--- START ---

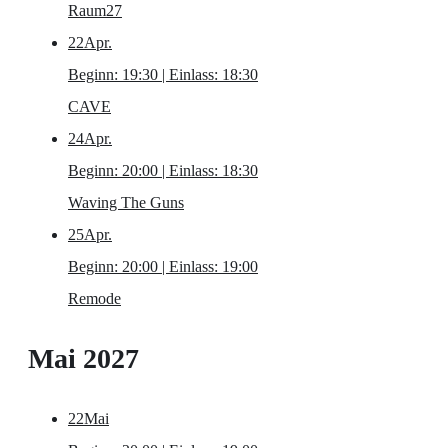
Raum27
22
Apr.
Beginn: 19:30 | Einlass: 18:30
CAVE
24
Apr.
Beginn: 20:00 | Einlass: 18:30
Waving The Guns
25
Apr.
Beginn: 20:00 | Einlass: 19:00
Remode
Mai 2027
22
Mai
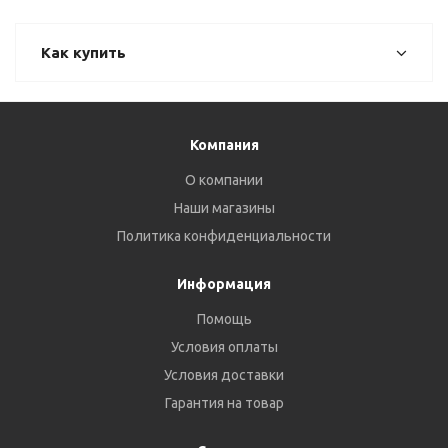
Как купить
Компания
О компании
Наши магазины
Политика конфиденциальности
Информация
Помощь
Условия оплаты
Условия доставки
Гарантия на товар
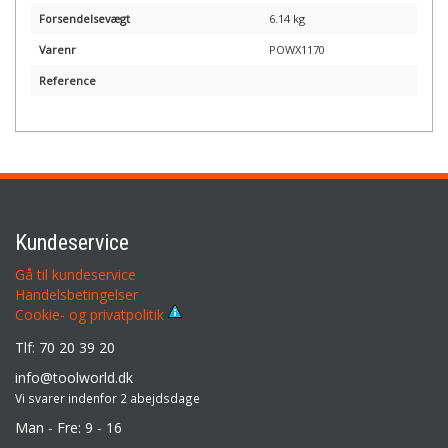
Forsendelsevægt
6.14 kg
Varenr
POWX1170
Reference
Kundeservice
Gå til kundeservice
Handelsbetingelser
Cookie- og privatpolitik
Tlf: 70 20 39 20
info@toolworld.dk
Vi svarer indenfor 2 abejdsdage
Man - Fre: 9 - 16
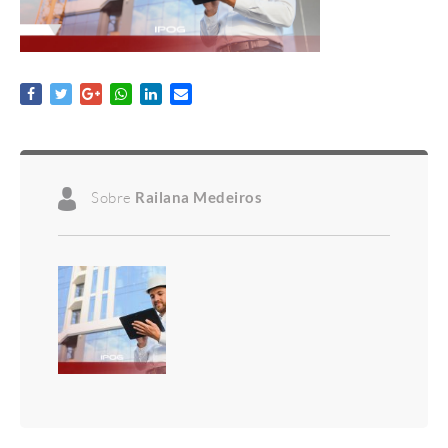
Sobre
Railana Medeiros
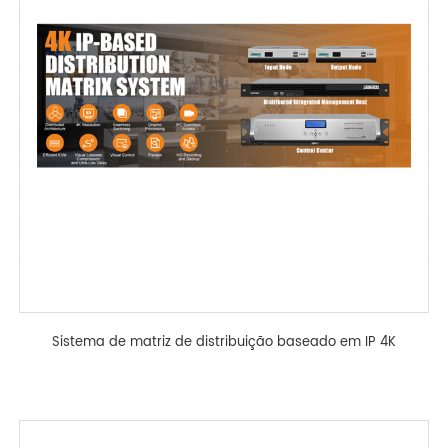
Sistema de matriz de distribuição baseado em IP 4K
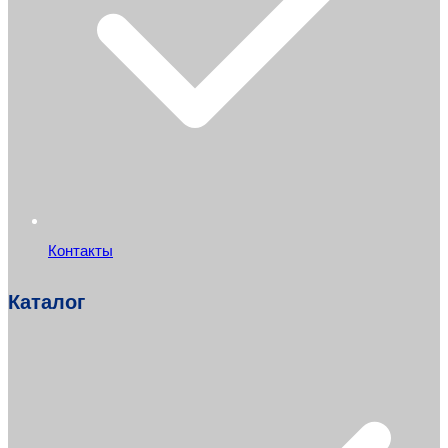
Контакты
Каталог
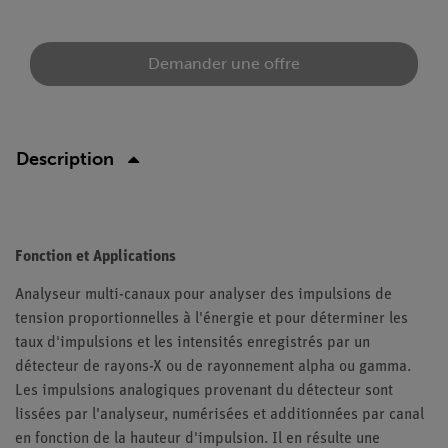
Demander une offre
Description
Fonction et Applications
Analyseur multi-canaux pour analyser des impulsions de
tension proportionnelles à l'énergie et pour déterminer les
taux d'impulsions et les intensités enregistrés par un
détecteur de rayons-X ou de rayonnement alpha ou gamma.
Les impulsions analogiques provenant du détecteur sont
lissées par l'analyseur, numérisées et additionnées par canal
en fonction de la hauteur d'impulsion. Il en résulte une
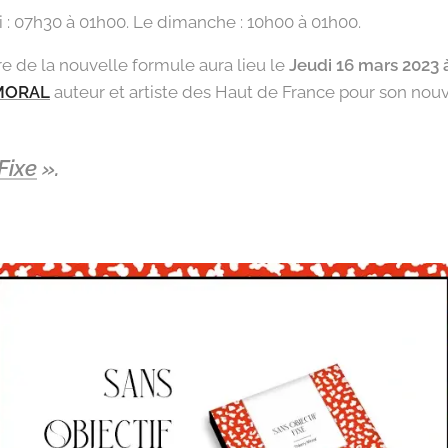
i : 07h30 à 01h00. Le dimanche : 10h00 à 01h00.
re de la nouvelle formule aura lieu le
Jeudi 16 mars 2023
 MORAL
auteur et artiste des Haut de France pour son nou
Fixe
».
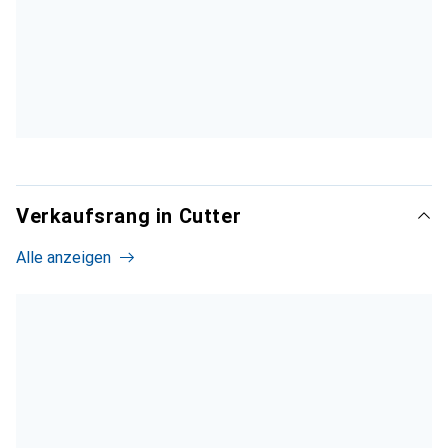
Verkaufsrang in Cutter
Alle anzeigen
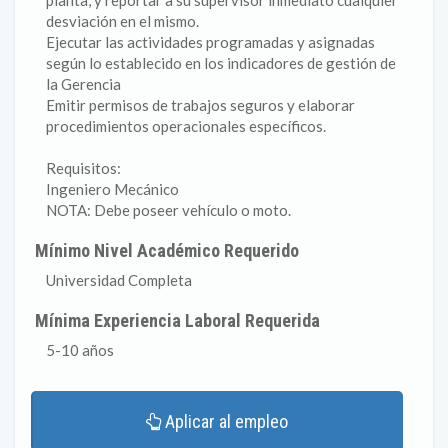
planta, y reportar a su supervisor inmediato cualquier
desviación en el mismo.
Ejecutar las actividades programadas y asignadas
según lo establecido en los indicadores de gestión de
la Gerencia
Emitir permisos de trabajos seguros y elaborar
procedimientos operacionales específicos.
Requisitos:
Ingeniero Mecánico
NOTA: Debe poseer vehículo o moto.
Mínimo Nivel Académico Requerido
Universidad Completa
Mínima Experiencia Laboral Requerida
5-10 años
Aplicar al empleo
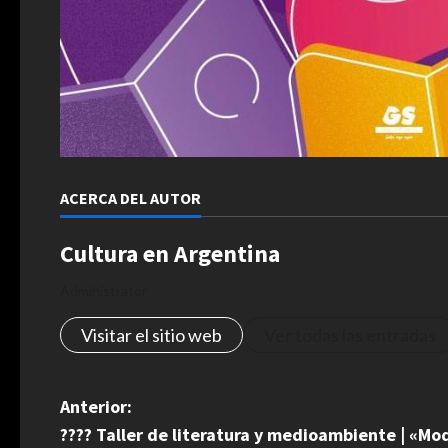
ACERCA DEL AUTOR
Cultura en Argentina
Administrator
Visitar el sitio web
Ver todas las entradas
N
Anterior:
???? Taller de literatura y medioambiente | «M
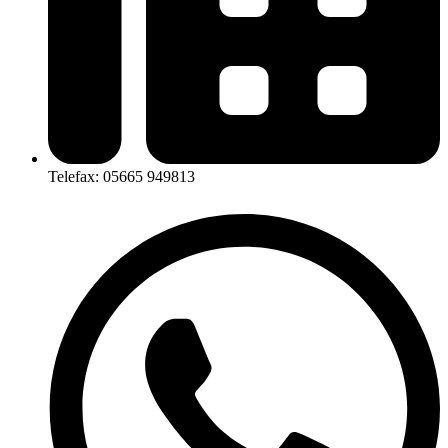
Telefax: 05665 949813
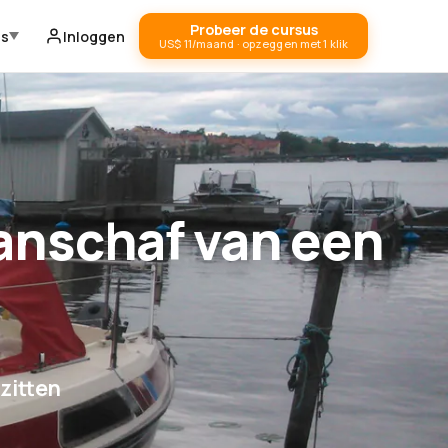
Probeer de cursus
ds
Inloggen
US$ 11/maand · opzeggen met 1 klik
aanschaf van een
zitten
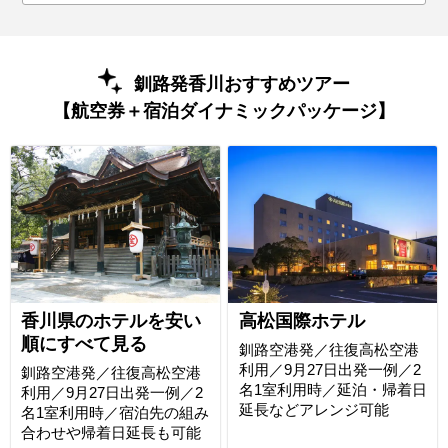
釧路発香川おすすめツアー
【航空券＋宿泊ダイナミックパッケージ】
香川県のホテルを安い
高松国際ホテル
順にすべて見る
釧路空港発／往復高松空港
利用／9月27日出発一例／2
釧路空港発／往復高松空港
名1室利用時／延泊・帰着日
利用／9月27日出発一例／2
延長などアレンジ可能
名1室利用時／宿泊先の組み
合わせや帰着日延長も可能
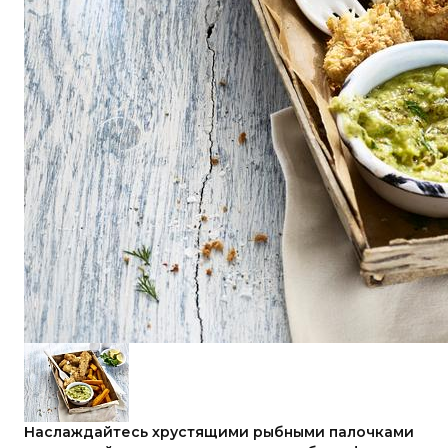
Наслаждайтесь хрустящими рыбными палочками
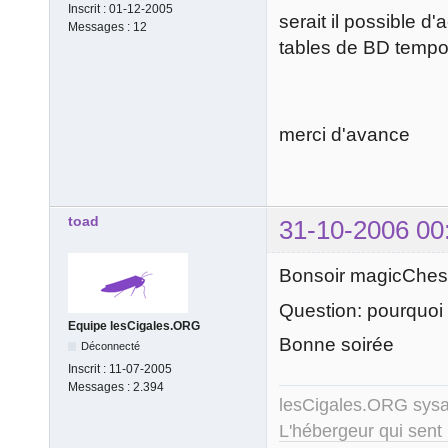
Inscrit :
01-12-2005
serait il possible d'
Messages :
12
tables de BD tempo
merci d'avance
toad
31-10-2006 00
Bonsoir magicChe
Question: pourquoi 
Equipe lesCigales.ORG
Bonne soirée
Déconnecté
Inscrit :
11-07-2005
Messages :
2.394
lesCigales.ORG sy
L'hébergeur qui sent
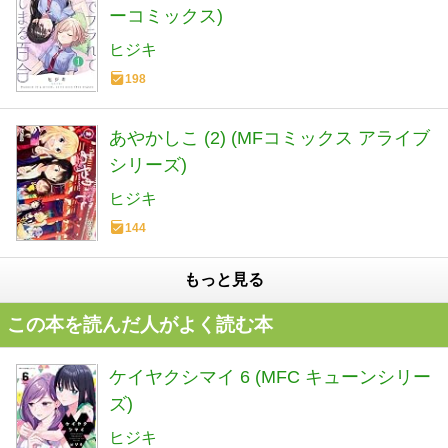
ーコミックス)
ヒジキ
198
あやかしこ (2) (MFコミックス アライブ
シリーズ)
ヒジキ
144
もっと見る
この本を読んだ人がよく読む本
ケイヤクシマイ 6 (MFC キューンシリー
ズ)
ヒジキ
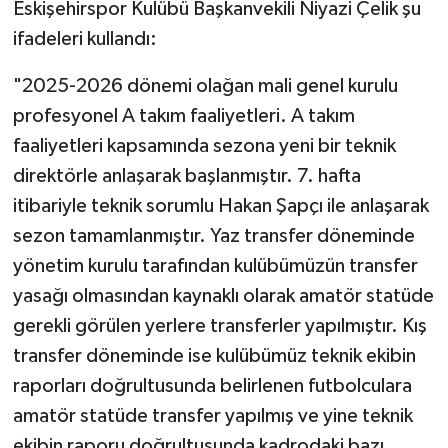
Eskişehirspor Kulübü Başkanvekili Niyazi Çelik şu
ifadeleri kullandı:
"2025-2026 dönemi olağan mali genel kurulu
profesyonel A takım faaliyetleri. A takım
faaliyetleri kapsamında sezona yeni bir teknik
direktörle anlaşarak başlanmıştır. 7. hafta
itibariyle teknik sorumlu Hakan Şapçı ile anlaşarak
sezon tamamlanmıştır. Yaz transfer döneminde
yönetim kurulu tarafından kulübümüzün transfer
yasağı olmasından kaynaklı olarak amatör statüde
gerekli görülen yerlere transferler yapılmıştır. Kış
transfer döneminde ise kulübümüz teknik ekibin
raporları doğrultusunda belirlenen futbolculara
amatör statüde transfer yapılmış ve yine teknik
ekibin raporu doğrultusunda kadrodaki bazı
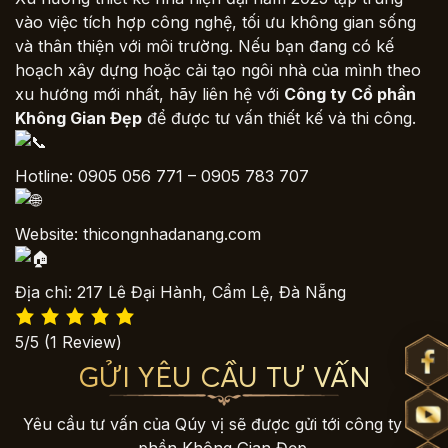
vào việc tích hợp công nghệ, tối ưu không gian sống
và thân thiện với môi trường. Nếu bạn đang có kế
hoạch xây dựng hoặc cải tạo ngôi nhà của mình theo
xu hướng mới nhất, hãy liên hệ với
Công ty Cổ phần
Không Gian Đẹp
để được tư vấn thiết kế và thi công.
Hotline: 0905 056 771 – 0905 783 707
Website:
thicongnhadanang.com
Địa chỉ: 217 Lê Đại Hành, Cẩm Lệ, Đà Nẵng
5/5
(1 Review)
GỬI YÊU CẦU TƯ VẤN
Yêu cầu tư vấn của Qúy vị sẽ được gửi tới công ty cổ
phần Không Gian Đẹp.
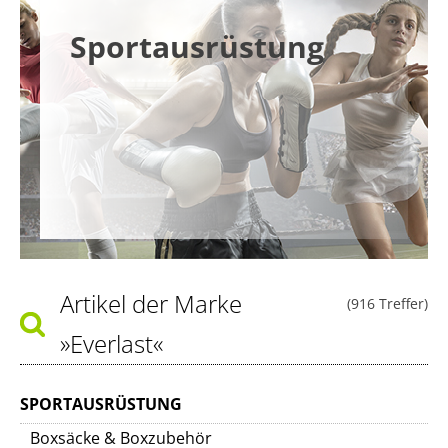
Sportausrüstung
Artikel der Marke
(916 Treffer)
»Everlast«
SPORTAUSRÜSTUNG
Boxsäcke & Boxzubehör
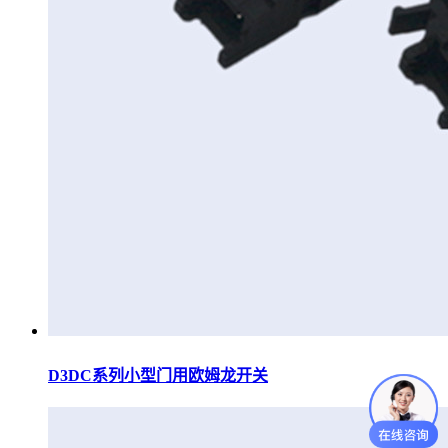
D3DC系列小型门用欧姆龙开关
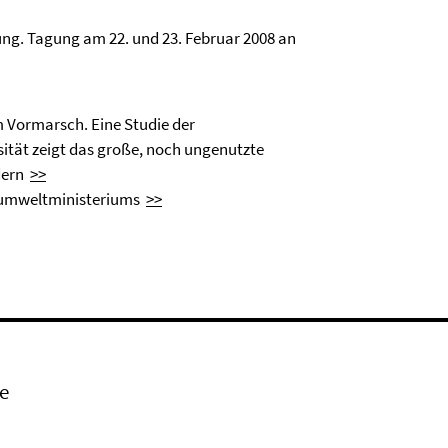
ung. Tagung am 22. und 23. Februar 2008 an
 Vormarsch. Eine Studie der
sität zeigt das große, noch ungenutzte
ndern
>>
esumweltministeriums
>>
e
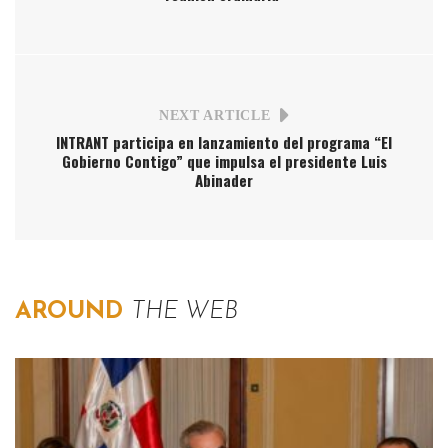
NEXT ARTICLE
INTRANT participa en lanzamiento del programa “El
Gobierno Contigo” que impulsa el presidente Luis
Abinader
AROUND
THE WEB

--- END ---

Please repeat all of the data exactly as it stands, leaving the pictures out.

▸ **ANSWER TO THIS TASK**
Raum27
22
Apr.
Beginn: 19:30 | Einlass: 18:30
CAVE
24
Apr.
Beginn: 20:00 | Einlass: 18:30
Waving The Guns
25
Apr.
Beginn: 20:00 | Einlass: 19:00
Remode
Mai 2027
22
Mai
Как купить
Компания
О компании
Наши магазины
Политика конфиденциальности
Информация
Помощь
Условия оплаты
Условия доставки
Гарантия на товар
Forsendelsevægt
6.14 kg
Varenr
POWX1170
Reference
Kundeservice
Gå til kundeservice
Handelsbetingelser
Cookie- og privatpolitik
Tlf: 70 20 39 20
info@toolworld.dk
Vi svarer indenfor 2 abejdsdage
Man - Fre: 9 - 16
Sobre
Railana Medeiros
Sistema de matriz de distribuição baseado em IP 4K
Контакты
Каталог
Demander une offre
Description
Fonction et Applications
Analyseur multi-canaux pour analyser des impulsions de
tension proportionnelles à l'énergie et pour déterminer les
taux d'impulsions et les intensités enregistrés par un
détecteur de rayons-X ou de rayonnement alpha ou gamma.
Les impulsions analogiques provenant du détecteur sont
lissées par l'analyseur, numérisées et additionnées par canal
en fonction de la hauteur d'impulsion. Il en résulte une
i : 07h30 à 01h00. Le dimanche : 10h00 à 01h00.
re de la nouvelle formule aura lieu le
Jeudi 16 mars 2023
 MORAL
auteur et artiste des Haut de France pour son nou
Fixe
».
Verkaufsrang in Cutter
Alle anzeigen
planta, y reportar a su supervisor inmediato cualquier
desviación en el mismo.
Ejecutar las actividades programadas y asignadas
según lo establecido en los indicadores de gestión de
la Gerencia
Emitir permisos de trabajos seguros y elaborar
procedimientos operacionales específicos.
Requisitos:
Ingeniero Mecánico
NOTA: Debe poseer vehículo o moto.
Mínimo Nivel Académico Requerido
Universidad Completa
Mínima Experiencia Laboral Requerida
5-10 años
Aplicar al empleo
ACERCA DEL AUTOR
Cultura en Argentina
Administrator
Visitar el sitio web
Ver todas las entradas
N
Anterior:
???? Taller de literatura y medioambiente | «M
Telefax: 05665 949813
Probeer de cursus
ds
Inloggen
US$ 11/maand · opzeggen met 1 klik
aanschaf van een
zitten
釧路発香川おすすめツアー
【航空券＋宿泊ダイナミックパッケージ】
香川県のホテルを安い
高松国際ホテル
順にすべて見る
釧路空港発／往復高松空港
利用／9月27日出発一例／2
釧路空港発／往復高松空港
名1室利用時／延泊・帰着日
利用／9月27日出発一例／2
延長などアレンジ可能
名1室利用時／宿泊先の組み
合わせや帰着日延長も可能
Наслаждайтесь хрустящими рыбными палочками
Inscrit :
01-12-2005
serait il possible d'
Messages :
12
tables de BD tempo
merci d'avance
toad
31-10-2006 00
Bonsoir magicChe
Question: pourquoi 
Equipe lesCigales.ORG
Bonne soirée
Déconnecté
Inscrit :
11-07-2005
Messages :
2.394
lesCigales.ORG sy
L'hébergeur qui sent
ーコミックス)
ヒジキ
198
あやかしこ (2) (MFコミックス アライブ
シリーズ)
ヒジキ
144
もっと見る
この本を読んだ人がよく読む本
ケイヤクシマイ 6 (MFC キューンシリー
ズ)
ヒジキ
Eskişehirspor Kulübü Başkanvekili Niyazi Çelik şu
ifadeleri kullandı:
"2025-2026 dönemi olağan mali genel kurulu
profesyonel A takım faaliyetleri. A takım
faaliyetleri kapsamında sezona yeni bir teknik
direktörle anlaşarak başlanmıştır. 7. hafta
itibariyle teknik sorumlu Hakan Şapçı ile anlaşarak
sezon tamamlanmıştır. Yaz transfer döneminde
yönetim kurulu tarafından kulübümüzün transfer
yasağı olmasından kaynaklı olarak amatör statüde
gerekli görülen yerlere transferler yapılmıştır. Kış
transfer döneminde ise kulübümüz teknik ekibin
raporları doğrultusunda belirlenen futbolculara
amatör statüde transfer yapılmış ve yine teknik
ekibin raporu doğrultusunda kadrodaki bazı
vào việc tích hợp công nghệ, tối ưu không gian sống
và thân thiện với môi trường. Nếu bạn đang có kế
hoạch xây dựng hoặc cải tạo ngôi nhà của mình theo
xu hướng mới nhất, hãy liên hệ với
Công ty Cổ phần
Không Gian Đẹp
để được tư vấn thiết kế và thi công.
Hotline: 0905 056 771 – 0905 783 707
Website:
thicongnhadanang.com
Địa chỉ: 217 Lê Đại Hành, Cẩm Lệ, Đà Nẵng
5/5
(1 Review)
GỬI YÊU CẦU TƯ VẤN
Yêu cầu tư vấn của Qúy vị sẽ được gửi tới công ty cổ
phần Không Gian Đẹp.
Sportausrüstung
Artikel der Marke
(916 Treffer)
»Everlast«
SPORTAUSRÜSTUNG
Boxsäcke & Boxzubehör
D3DC系列小型门用欧姆龙开关
ung. Tagung am 22. und 23. Februar 2008 an
 Vormarsch. Eine Studie der
sität zeigt das große, noch ungenutzte
ndern
>>
esumweltministeriums
>>
e
NEXT ARTICLE
INTRANT participa en lanzamiento del programa “El
Gobierno Contigo” que impulsa el presidente Luis
Abinader
AROUND
THE WEB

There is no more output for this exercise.